その時の様子がトニオと戦っていた時の自分に似ているなど、少年は思いもよらない。切迫感と渇望が人を猛獣に変え、自暴自棄な戦いへと駆り立てる。
「冷静になりなさい、ユーゴ。こんな粗だらけの戦い方に押されるわけがないでしょう、協定者ともあろう者が」
ハッと気付く。
『飲まれるな。妄執で人は強くなったりはしない』
「ごめん。そうだった」
リヴェルにも諫められた。
(甘えてた。量産機でさえとてつもない強さを発揮する母さんと一緒なら何でもできるみたいに感じてたんだ)
意識もせずに気が抜けていたのだと思う。
(違う。ここは命のやりとりをする場所。そんな油断をしたほうが負けて何もかも失ってしまうんだった)
大きく息を吸って気合を入れ直す。緩んでいた精神が引き締まり、周囲の灯とそれが纏う意思に意識を集中する。
ユーゴの強い意思に呼応してフランカーが励磁を始める。冷却用のフィンが細かな電光を発し、それに触れたターナ霧が分解されて熱と光を放つ。

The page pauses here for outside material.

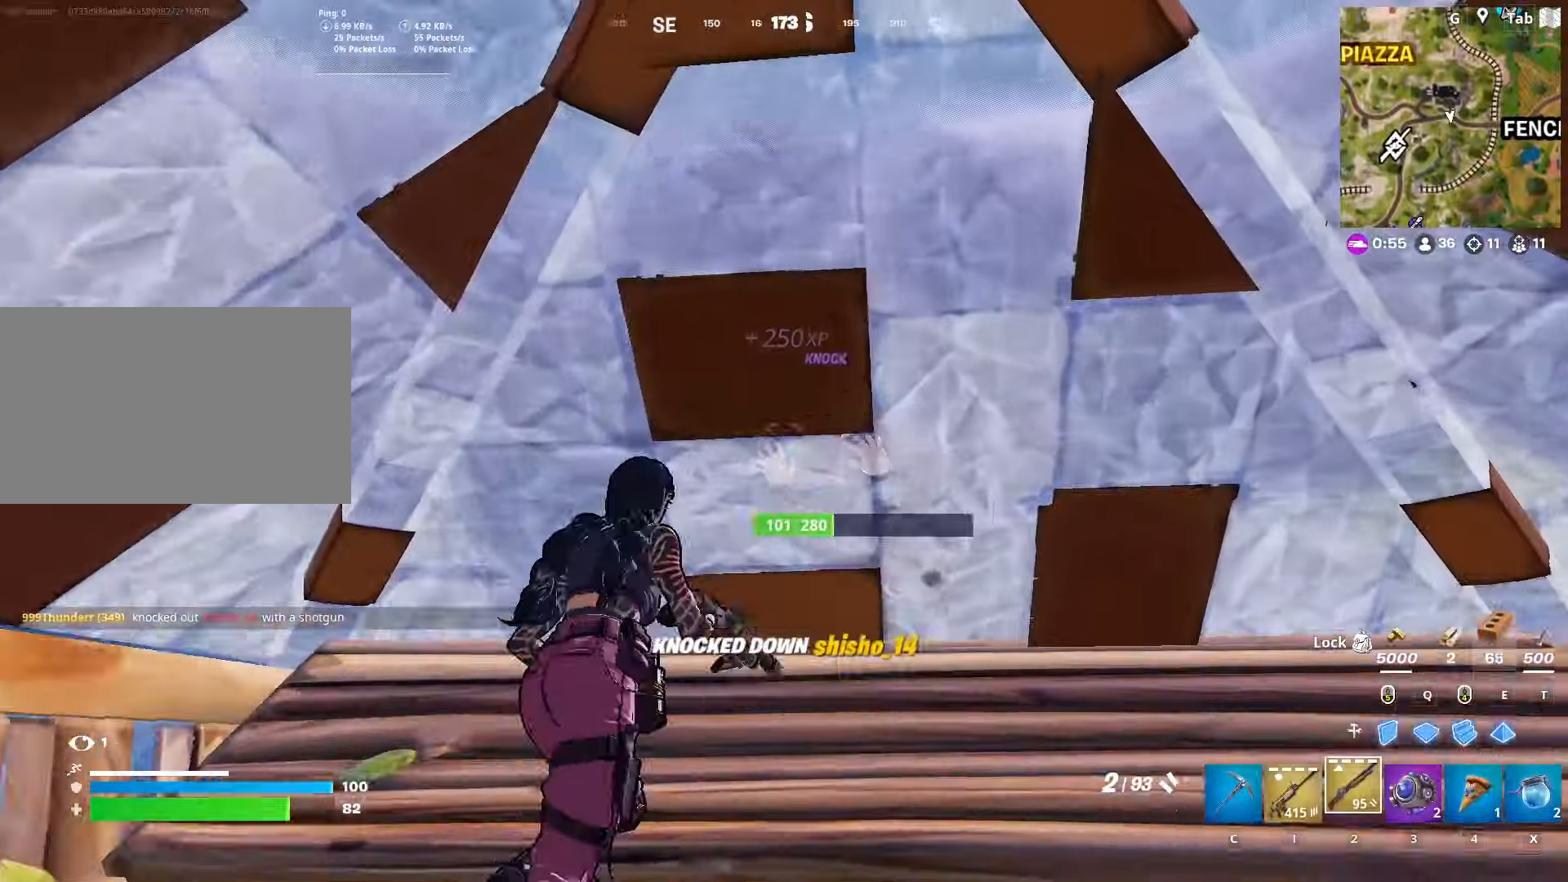
{"keys": ["w"], "mouse": [], "mouse_move": "left", "events": [[17, "2", "up"], [117, "d", "up"], [117, "w", "up"], [167, "w", "down"], [217, "f", "down"], [250, "mouse_left", "down"], [301, "f", "up"], [334, "mouse_left", "up"]]}
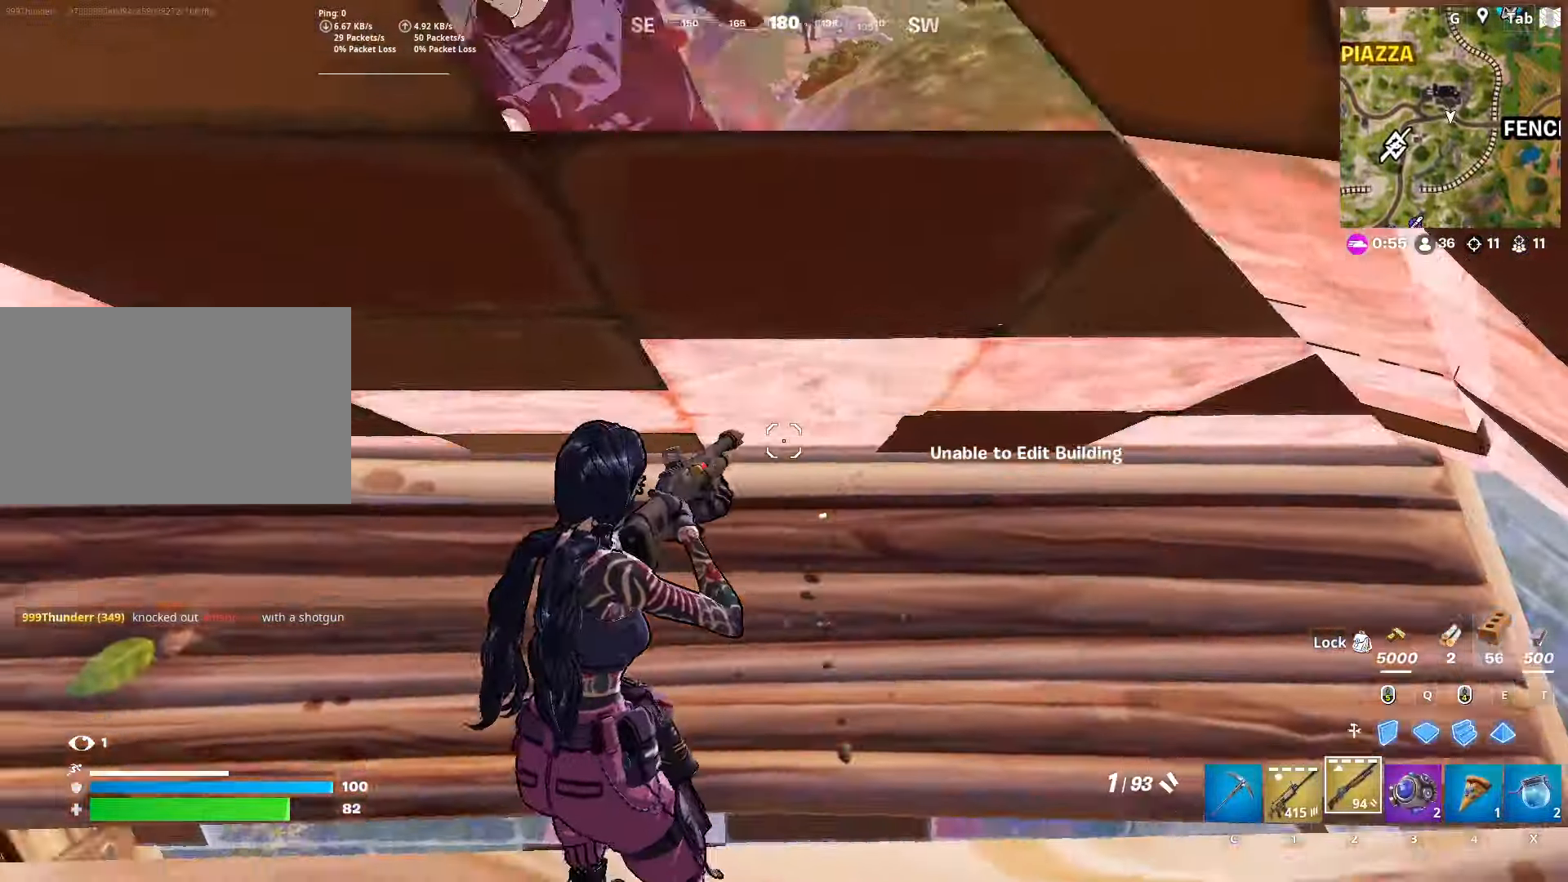
{"keys": ["s"], "mouse": [], "mouse_move": "up-left", "events": [[117, "w", "up"], [484, "s", "down"]]}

リヴェリオンは光を纏ったフランカーで光芒を引きながら疾走する。アクスのナストバルがテールカノンも交えたカノンインターバルを感じさせない連射を浴びせてくるが、宇宙に優美な曲線を描くリヴェリオンには当たらない。
(斬る!)
ジーンの放ったビームを躱したばかりのアクス機にフランカーを旋回させて下から振る。励磁で超高集束されたイオンビームが細い光の筋を描き、下から襲い掛かる。咄嗟に機体を横に振ったナストバルは右腕を基部から刎ね飛ばされながら辛くも躱した。
「なんだそれはー!」
「僕の願いの形だー! ここで終われー!」
上げられたフランカーが再び振り下ろされ、今度は左腕も斬った。
「やられてなるものか!」
「逃げるなー!」
ユーゴは光の尾を引きながら追い縋ろうとする。しかし、ジーンが止めた。
「冷静に、ね。周りを見なさい。みんな、苦戦しつつも頑張っているでしょ? 今、ユーゴがしなくちゃならないのは何?」
「いけない! ごめんなさい、母さん」
「じゃあ、行きましょ」
(駄目だ、僕は。こんなにも学ばなきゃいけないことが多い)
一度目を瞑って整理する。
母の導きに従って、リヴェリオンは再び駆け始めた。